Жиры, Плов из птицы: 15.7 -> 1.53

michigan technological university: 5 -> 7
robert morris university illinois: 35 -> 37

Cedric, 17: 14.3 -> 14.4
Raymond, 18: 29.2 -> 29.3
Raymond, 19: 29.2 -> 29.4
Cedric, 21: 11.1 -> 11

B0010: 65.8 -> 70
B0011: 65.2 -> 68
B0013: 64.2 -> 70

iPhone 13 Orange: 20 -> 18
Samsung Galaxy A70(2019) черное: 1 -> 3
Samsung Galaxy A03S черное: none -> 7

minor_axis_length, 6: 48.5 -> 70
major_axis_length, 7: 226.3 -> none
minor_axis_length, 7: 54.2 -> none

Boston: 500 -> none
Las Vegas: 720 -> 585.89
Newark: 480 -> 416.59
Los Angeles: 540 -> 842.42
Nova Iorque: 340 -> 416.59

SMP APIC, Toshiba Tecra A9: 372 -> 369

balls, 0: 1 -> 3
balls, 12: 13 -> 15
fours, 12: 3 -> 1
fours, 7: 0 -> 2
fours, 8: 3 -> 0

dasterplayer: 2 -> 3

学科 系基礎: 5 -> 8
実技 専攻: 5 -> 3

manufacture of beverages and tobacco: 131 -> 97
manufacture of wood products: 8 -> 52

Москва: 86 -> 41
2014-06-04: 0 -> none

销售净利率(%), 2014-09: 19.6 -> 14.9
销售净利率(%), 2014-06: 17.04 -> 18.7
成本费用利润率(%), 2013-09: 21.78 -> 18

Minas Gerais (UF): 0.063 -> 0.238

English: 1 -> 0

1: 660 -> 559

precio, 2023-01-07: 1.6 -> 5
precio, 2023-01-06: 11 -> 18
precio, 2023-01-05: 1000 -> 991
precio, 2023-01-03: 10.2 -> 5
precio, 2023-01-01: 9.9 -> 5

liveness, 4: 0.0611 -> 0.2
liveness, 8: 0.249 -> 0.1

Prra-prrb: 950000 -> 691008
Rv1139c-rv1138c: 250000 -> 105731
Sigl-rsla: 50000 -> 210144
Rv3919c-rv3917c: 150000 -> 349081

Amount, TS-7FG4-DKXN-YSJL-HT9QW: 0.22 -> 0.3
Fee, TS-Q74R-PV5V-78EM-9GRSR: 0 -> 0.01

********

§ INSTRUCTIONS FOR THE TASK:
Give back the full listing above verbatim.

§ EXPECTED ANSWER:
Жиры, Плов из птицы: 15.7 -> 1.53

michigan technological university: 5 -> 7
robert morris university illinois: 35 -> 37

Cedric, 17: 14.3 -> 14.4
Raymond, 18: 29.2 -> 29.3
Raymond, 19: 29.2 -> 29.4
Cedric, 21: 11.1 -> 11

B0010: 65.8 -> 70
B0011: 65.2 -> 68
B0013: 64.2 -> 70

iPhone 13 Orange: 20 -> 18
Samsung Galaxy A70(2019) черное: 1 -> 3
Samsung Galaxy A03S черное: none -> 7

minor_axis_length, 6: 48.5 -> 70
major_axis_length, 7: 226.3 -> none
minor_axis_length, 7: 54.2 -> none

Boston: 500 -> none
Las Vegas: 720 -> 585.89
Newark: 480 -> 416.59
Los Angeles: 540 -> 842.42
Nova Iorque: 340 -> 416.59

SMP APIC, Toshiba Tecra A9: 372 -> 369

balls, 0: 1 -> 3
balls, 12: 13 -> 15
fours, 12: 3 -> 1
fours, 7: 0 -> 2
fours, 8: 3 -> 0

dasterplayer: 2 -> 3

学科 系基礎: 5 -> 8
実技 専攻: 5 -> 3

manufacture of beverages and tobacco: 131 -> 97
manufacture of wood products: 8 -> 52

Москва: 86 -> 41
2014-06-04: 0 -> none

销售净利率(%), 2014-09: 19.6 -> 14.9
销售净利率(%), 2014-06: 17.04 -> 18.7
成本费用利润率(%), 2013-09: 21.78 -> 18

Minas Gerais (UF): 0.063 -> 0.238

English: 1 -> 0

1: 660 -> 559

precio, 2023-01-07: 1.6 -> 5
precio, 2023-01-06: 11 -> 18
precio, 2023-01-05: 1000 -> 991
precio, 2023-01-03: 10.2 -> 5
precio, 2023-01-01: 9.9 -> 5

liveness, 4: 0.0611 -> 0.2
liveness, 8: 0.249 -> 0.1

Prra-prrb: 950000 -> 691008
Rv1139c-rv1138c: 250000 -> 105731
Sigl-rsla: 50000 -> 210144
Rv3919c-rv3917c: 150000 -> 349081

Amount, TS-7FG4-DKXN-YSJL-HT9QW: 0.22 -> 0.3
Fee, TS-Q74R-PV5V-78EM-9GRSR: 0 -> 0.01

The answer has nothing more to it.